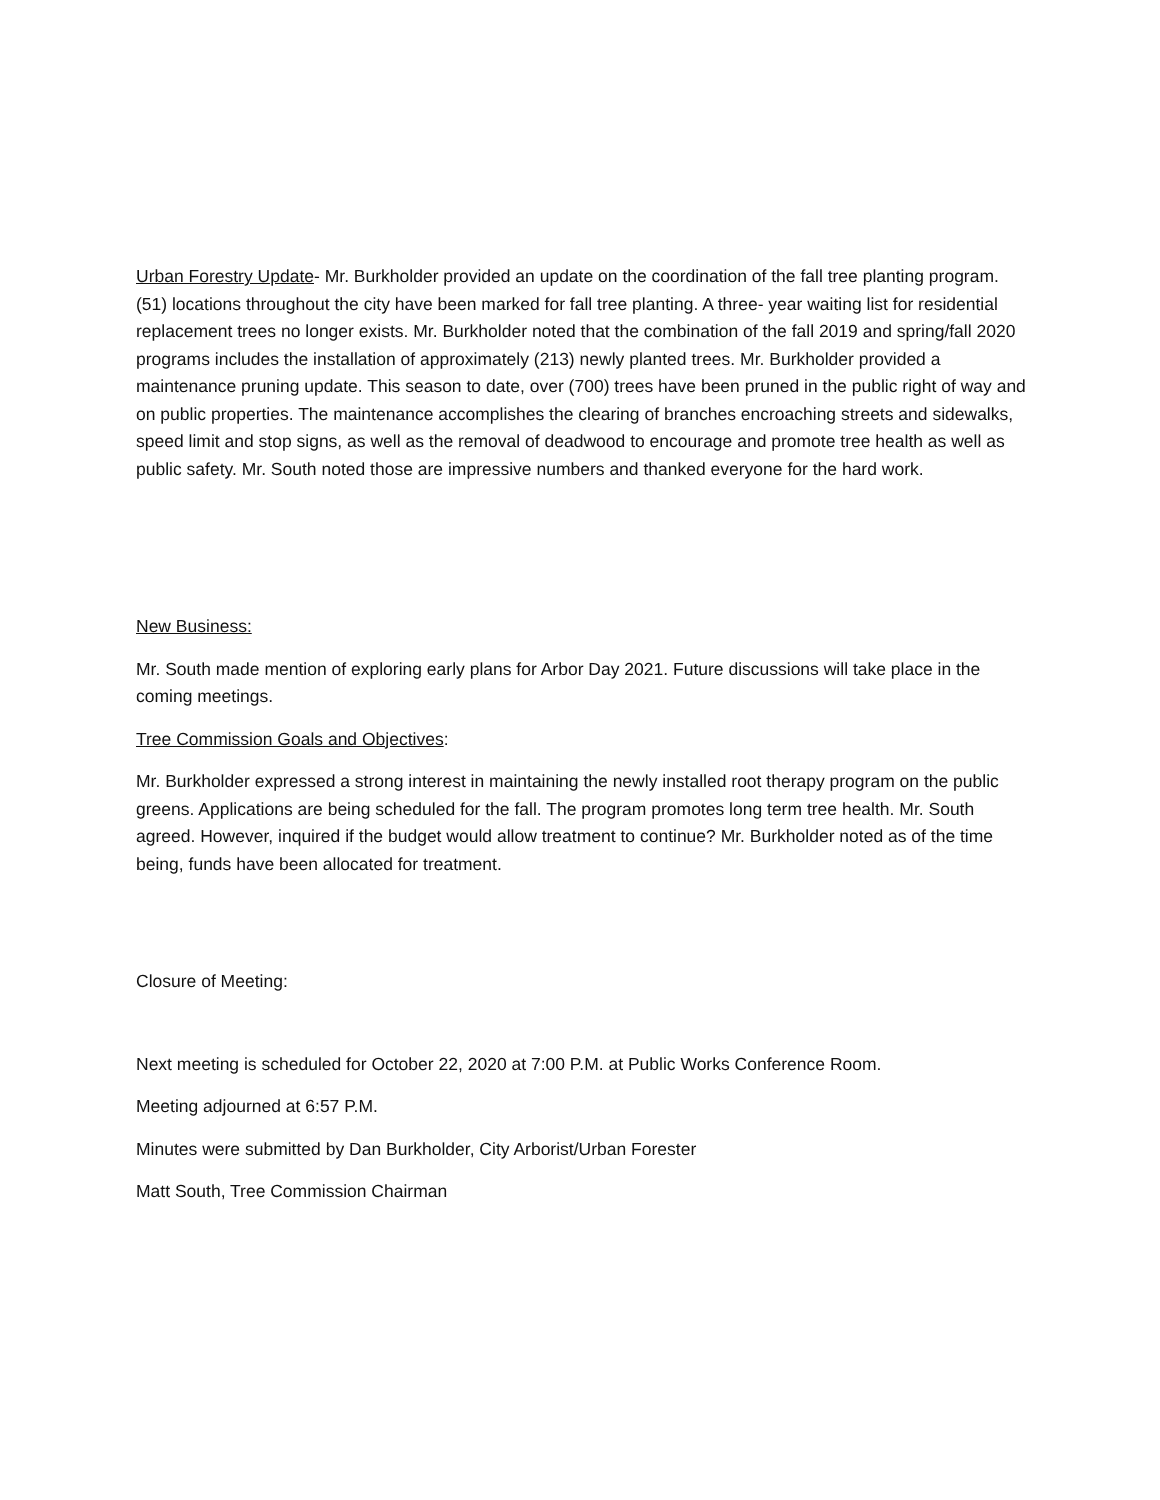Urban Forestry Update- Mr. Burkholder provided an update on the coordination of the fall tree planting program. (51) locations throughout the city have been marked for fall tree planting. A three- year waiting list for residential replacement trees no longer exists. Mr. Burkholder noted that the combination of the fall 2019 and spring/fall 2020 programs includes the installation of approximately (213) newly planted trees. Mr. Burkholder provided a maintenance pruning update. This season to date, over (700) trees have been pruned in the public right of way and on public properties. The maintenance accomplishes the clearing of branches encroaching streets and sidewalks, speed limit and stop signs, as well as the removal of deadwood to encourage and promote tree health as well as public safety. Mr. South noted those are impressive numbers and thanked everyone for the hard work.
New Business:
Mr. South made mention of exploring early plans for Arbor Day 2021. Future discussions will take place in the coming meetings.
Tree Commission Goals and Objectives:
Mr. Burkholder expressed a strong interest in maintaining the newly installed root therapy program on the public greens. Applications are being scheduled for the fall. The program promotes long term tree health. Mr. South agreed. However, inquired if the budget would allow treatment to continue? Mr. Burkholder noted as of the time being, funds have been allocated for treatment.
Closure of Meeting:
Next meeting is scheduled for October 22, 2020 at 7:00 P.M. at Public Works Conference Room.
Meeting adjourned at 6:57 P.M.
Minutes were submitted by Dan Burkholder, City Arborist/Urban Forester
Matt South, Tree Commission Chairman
───
The answer is the listing above restated word for word, pictures removed.

Urban Forestry Update- Mr. Burkholder provided an update on the coordination of the fall tree planting program. (51) locations throughout the city have been marked for fall tree planting. A three- year waiting list for residential replacement trees no longer exists. Mr. Burkholder noted that the combination of the fall 2019 and spring/fall 2020 programs includes the installation of approximately (213) newly planted trees. Mr. Burkholder provided a maintenance pruning update. This season to date, over (700) trees have been pruned in the public right of way and on public properties. The maintenance accomplishes the clearing of branches encroaching streets and sidewalks, speed limit and stop signs, as well as the removal of deadwood to encourage and promote tree health as well as public safety. Mr. South noted those are impressive numbers and thanked everyone for the hard work.
New Business:
Mr. South made mention of exploring early plans for Arbor Day 2021. Future discussions will take place in the coming meetings.
Tree Commission Goals and Objectives:
Mr. Burkholder expressed a strong interest in maintaining the newly installed root therapy program on the public greens. Applications are being scheduled for the fall. The program promotes long term tree health. Mr. South agreed. However, inquired if the budget would allow treatment to continue? Mr. Burkholder noted as of the time being, funds have been allocated for treatment.
Closure of Meeting:
Next meeting is scheduled for October 22, 2020 at 7:00 P.M. at Public Works Conference Room.
Meeting adjourned at 6:57 P.M.
Minutes were submitted by Dan Burkholder, City Arborist/Urban Forester
Matt South, Tree Commission Chairman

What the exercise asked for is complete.